La strategia di Tokyo si muove su due assi. Al primo posto c’è l’obiettivo di arrivare alla piena autonomia della capacità di posa e manutenzione dei cavi senza dover dipendere da mezzi stranieri. Attualmente NEC, pur essendo un gigante del settore, non possiede alcuna nave posacavi e finora si è affidata a noleggi temporanei.

Tokyo considera inaccettabile il ritardo di NEC su questo fronte, sia come limite competitivo che come rischio nazionale. Per colmarlo ha predisposto un piano di sussidi pubblici per co-finanziare l’acquisto di vascelli specializzati. Secondo le indiscrezioni raccolte dal Financial Times, il governo è pronto a coprire fino al 50% del costo di ogni nuova nave posacavi.

Il ritardo di NEC e il ruolo delle navi specializzate

Questa corsa alle navi rappresenta per il Giappone un tassello essenziale per non dipendere, nella posa e nella manutenzione dei cavi sottomarini, da operatori stranieri potenzialmente esposti a pressioni politiche o condizionamenti esterni. L’obiettivo è costruire una capacità nazionale stabile, in grado di garantire interventi rapidi e controllati sulle principali dorsali digitali che attraversano l’Indo-Pacifico.

Filiera dei cavi sottomarini del Giappone senza tecnologie cinesi

La seconda linea d’azione è rendere l’intera filiera dei cavi sicura e libera da tecnologie cinesi. Tokyo ha già escluso i fornitori cinesi dalle proprie reti 5G in passato e ora ha esteso questo approccio anche alle infrastrutture subacquee.

Ha avviato una revisione approfondita della supply chain dei cavi con l’obiettivo di verificare entro marzo 2026 se aziende giapponesi del settore utilizzino componenti critiche di origine cinese (dalle fibre ottiche alle guaine di protezione, fino ai sistemi di alimentazione). Qualora vengano individuate dipendenze da fornitori cinesi, il governo metterà in atto misure correttive che potrebbero includere incentivi per sostituire i fornitori con produttori nazionali e di Paesi alleati, oppure sussidi per rilanciare la produzione domestica di componenti strategiche.

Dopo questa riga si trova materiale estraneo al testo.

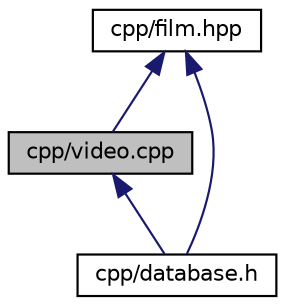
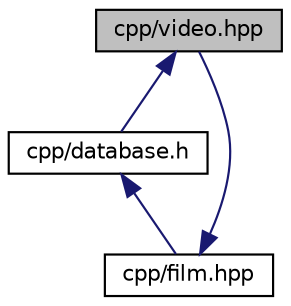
  digraph {
    node [color=black fillcolor=white fontname=Helvetica fontsize=10 shape=record style=filled]
    edge [color=midnightblue dir=back fontname=Helvetica fontsize=10 labelfontname=Helvetica labelfontsize=10 style=solid]
-   n1 [fillcolor=grey75 fontcolor=black height=0.2 label="cpp/video.cpp" width=0.4]
+   n1 [fillcolor=grey75 fontcolor=black height=0.2 label="cpp/video.hpp" width=0.4]
    n2 [height=0.2 label="cpp/database.h" width=0.4]
    n3 [height=0.2 label="cpp/film.hpp" width=0.4]
    n1 -> n2
    n3 -> n1
-   n3 -> n2
+   n2 -> n3
  }
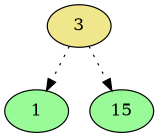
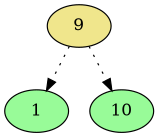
  digraph {
    node [fillcolor=palegreen style=filled]
    edge [style=dotted]
-   9 [fillcolor=khaki label=3]
+   9 [fillcolor=khaki]
    n2 [label=1]
-   10 [label=15]
+   10
    9 -> n2
    9 -> 10
  }
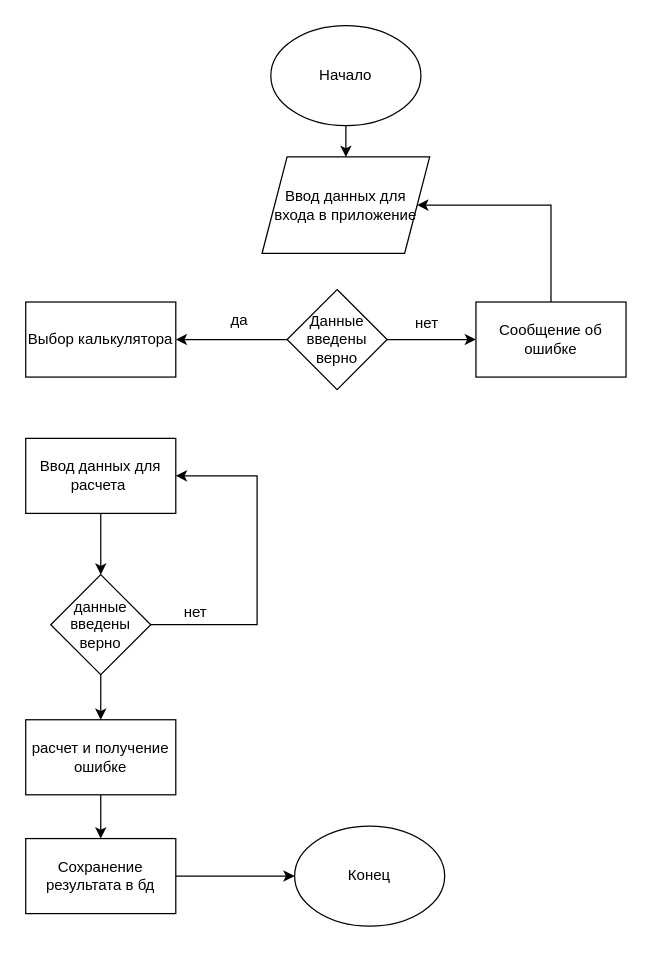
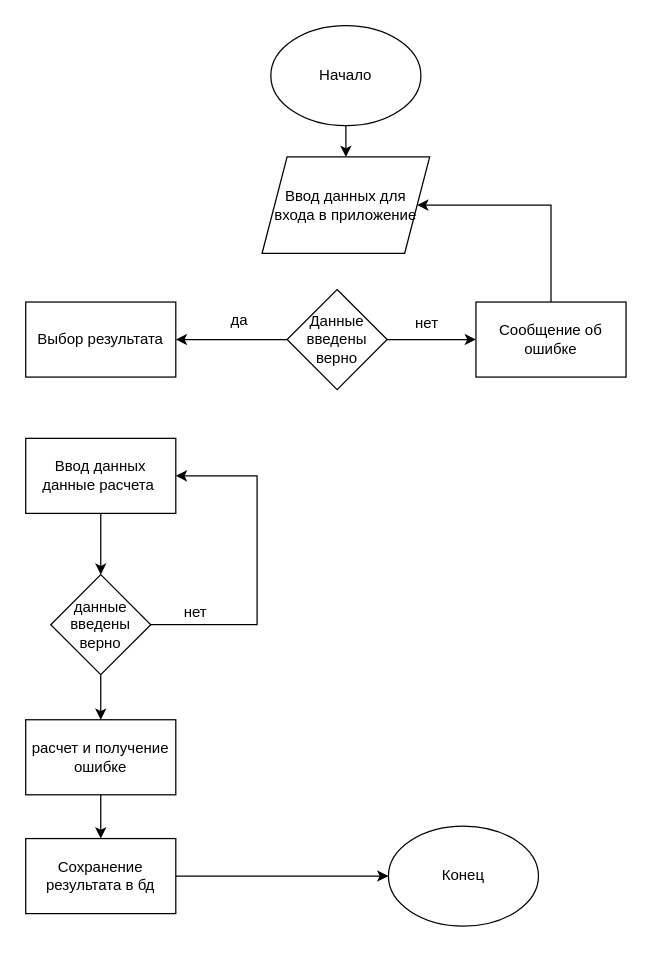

Revisione della supply chain e nuove rotte alternative

Il Giappone vuole dunque blindare la propria filiera, riducendo al minimo la dipendenza da Pechino e creando in quel quadrante geografico un blocco tecnologico alternativo a quello cinese, composto da aziende domestiche e di alleati fidati. Una compagine di operatori che potrebbe sfruttare i futuri investimenti nell’area dedicati alla diversificazione e ridondanza delle rotte.

Oltre a nuovi cavi diretti verso il Nord America – ad esempio i recenti progetti JUNO e Topaz – sono infatti in fase di studio percorsi alternativi verso il Sud-est asiatico che aggirano il Mar Cinese Meridionale.

Il Giappone come avamposto nella difesa delle reti sottomarine

Sono tutte mosse che si inseriscono in un disegno più ampio e che vedono il Paese del Sol Levante ritagliarsi sempre più un ruolo di avamposto nella difesa delle reti sottomarine nell’Indo-Pacifico e nel contenimento della potenza industriale cinese.